WHAT THE EXERCISE ASKS >> Please write out, word for word, the material from the line with "Question 5. The photograph that follows shows a thermometer." up to and including the line with "The vernier caliper shows 20.1 mm". Leave the pictures out of your answer.

****************

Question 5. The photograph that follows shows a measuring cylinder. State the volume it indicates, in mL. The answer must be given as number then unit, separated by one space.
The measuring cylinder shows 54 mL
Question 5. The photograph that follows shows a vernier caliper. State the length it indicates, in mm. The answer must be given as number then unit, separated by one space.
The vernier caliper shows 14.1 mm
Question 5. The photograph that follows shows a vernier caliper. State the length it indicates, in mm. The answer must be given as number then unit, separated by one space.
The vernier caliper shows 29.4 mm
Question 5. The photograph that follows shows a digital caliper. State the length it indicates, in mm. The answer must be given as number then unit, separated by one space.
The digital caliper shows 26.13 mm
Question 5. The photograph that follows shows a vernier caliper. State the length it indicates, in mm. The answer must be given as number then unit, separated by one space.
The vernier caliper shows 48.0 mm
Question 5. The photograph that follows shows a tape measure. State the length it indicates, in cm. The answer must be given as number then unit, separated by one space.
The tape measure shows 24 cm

****************

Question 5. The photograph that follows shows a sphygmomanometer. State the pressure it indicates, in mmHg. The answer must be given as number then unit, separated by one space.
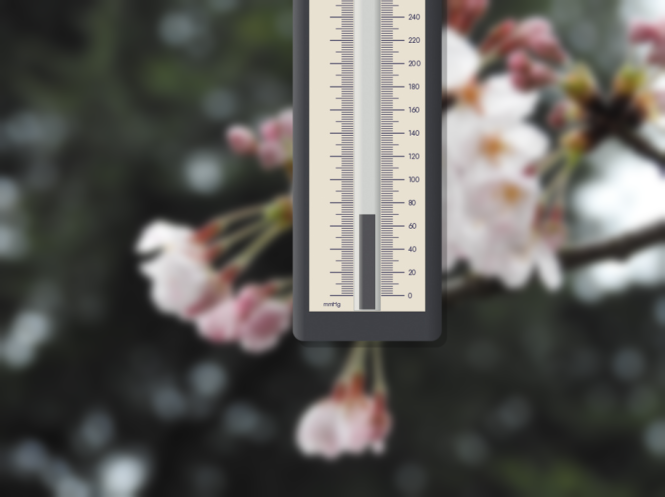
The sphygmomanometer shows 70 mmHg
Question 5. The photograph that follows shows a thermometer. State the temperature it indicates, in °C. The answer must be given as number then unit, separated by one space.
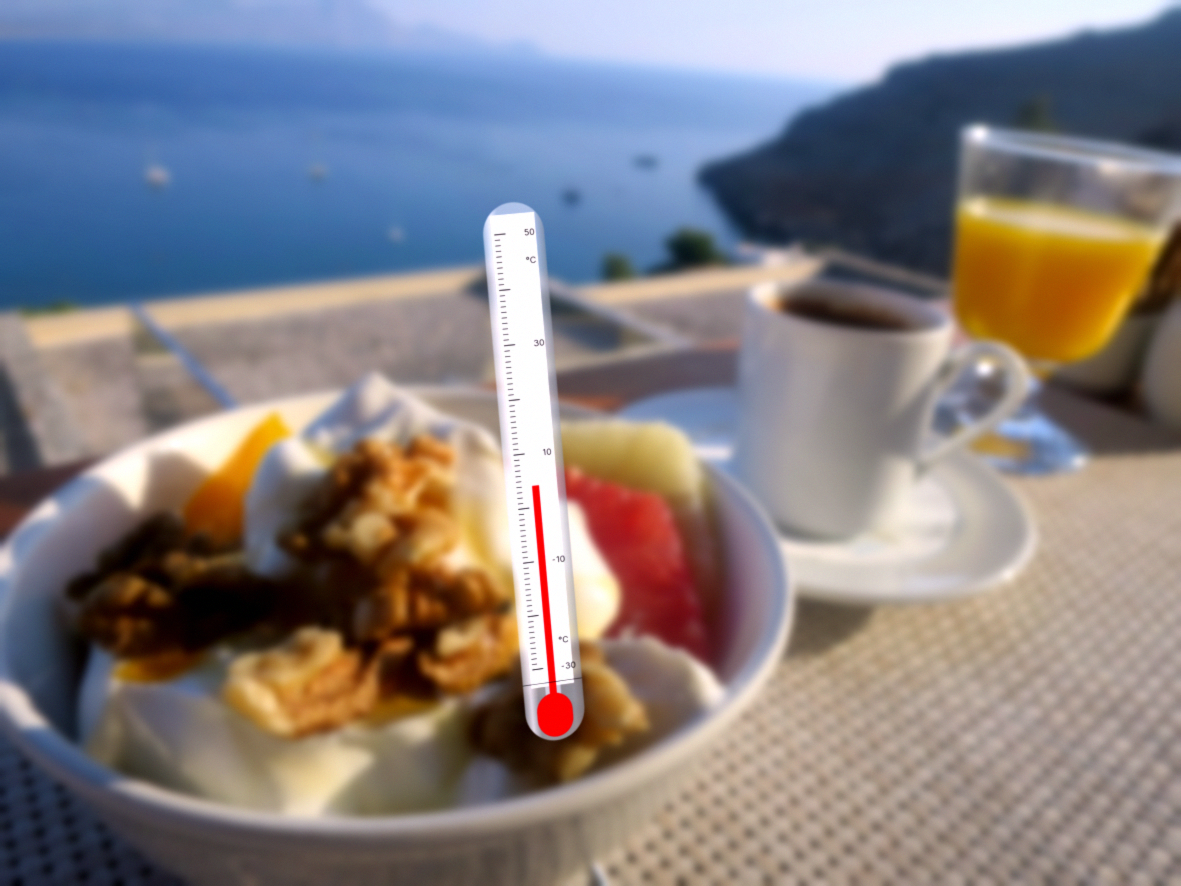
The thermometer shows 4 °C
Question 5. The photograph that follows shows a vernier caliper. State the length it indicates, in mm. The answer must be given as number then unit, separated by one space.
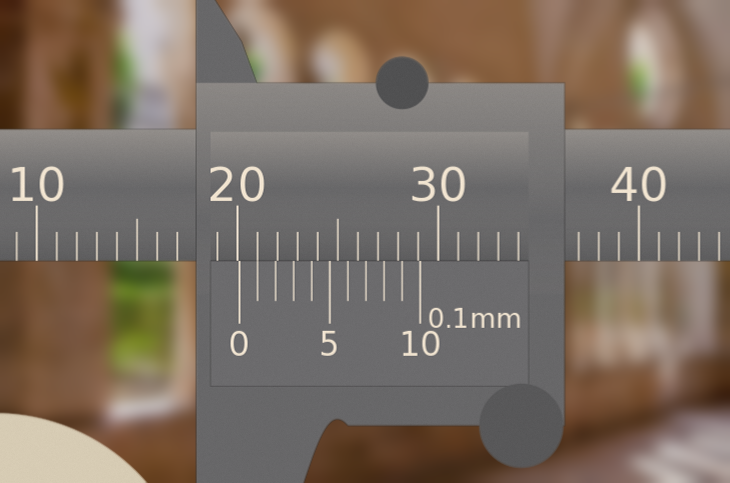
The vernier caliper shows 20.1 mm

****************

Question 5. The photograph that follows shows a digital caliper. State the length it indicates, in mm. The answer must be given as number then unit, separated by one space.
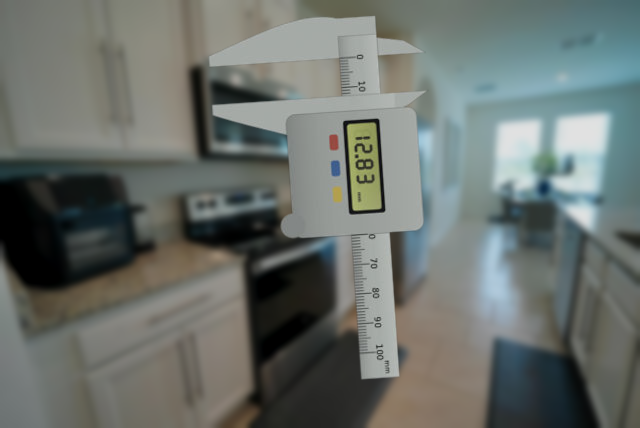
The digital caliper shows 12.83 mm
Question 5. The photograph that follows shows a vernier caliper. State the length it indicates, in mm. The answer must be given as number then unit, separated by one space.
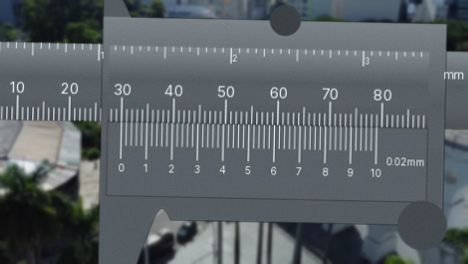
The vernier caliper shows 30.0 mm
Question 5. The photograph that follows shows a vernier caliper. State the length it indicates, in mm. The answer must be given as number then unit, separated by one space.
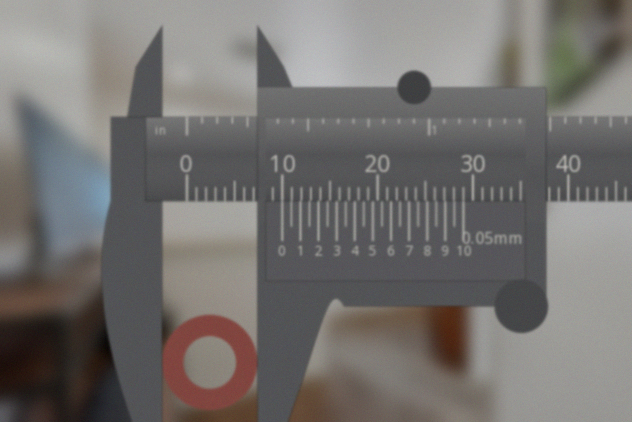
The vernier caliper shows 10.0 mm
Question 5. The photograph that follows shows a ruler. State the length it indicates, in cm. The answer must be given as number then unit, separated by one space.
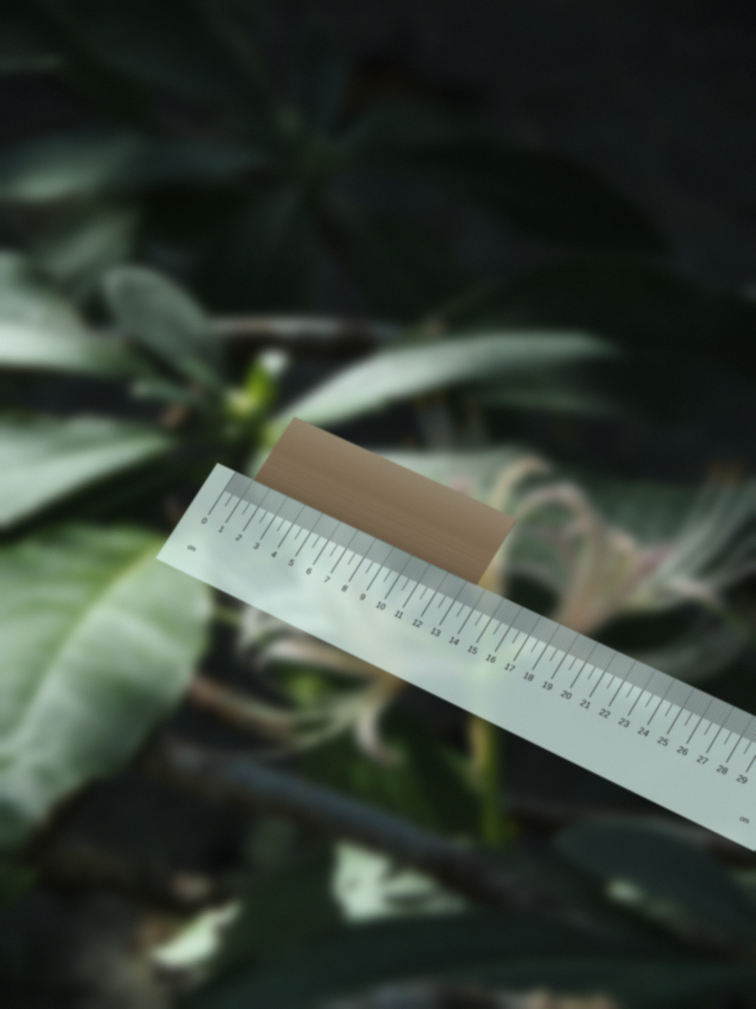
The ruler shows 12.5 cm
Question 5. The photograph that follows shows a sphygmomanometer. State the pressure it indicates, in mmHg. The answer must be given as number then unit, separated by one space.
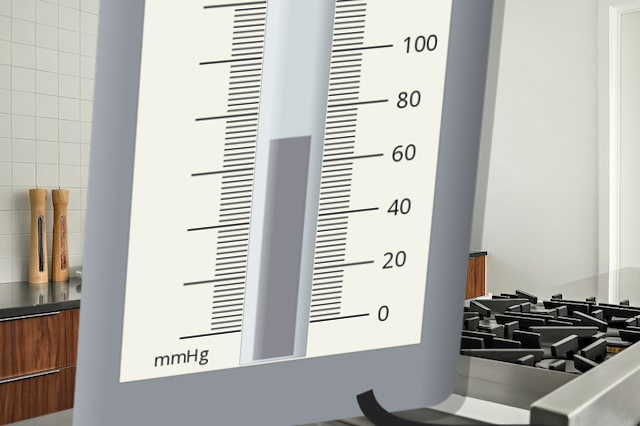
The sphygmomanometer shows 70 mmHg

****************

TASK RESULT >>
Question 5. The photograph that follows shows a thermometer. State the temperature it indicates, in °C. The answer must be given as number then unit, separated by one space.
The thermometer shows 4 °C
Question 5. The photograph that follows shows a vernier caliper. State the length it indicates, in mm. The answer must be given as number then unit, separated by one space.
The vernier caliper shows 20.1 mm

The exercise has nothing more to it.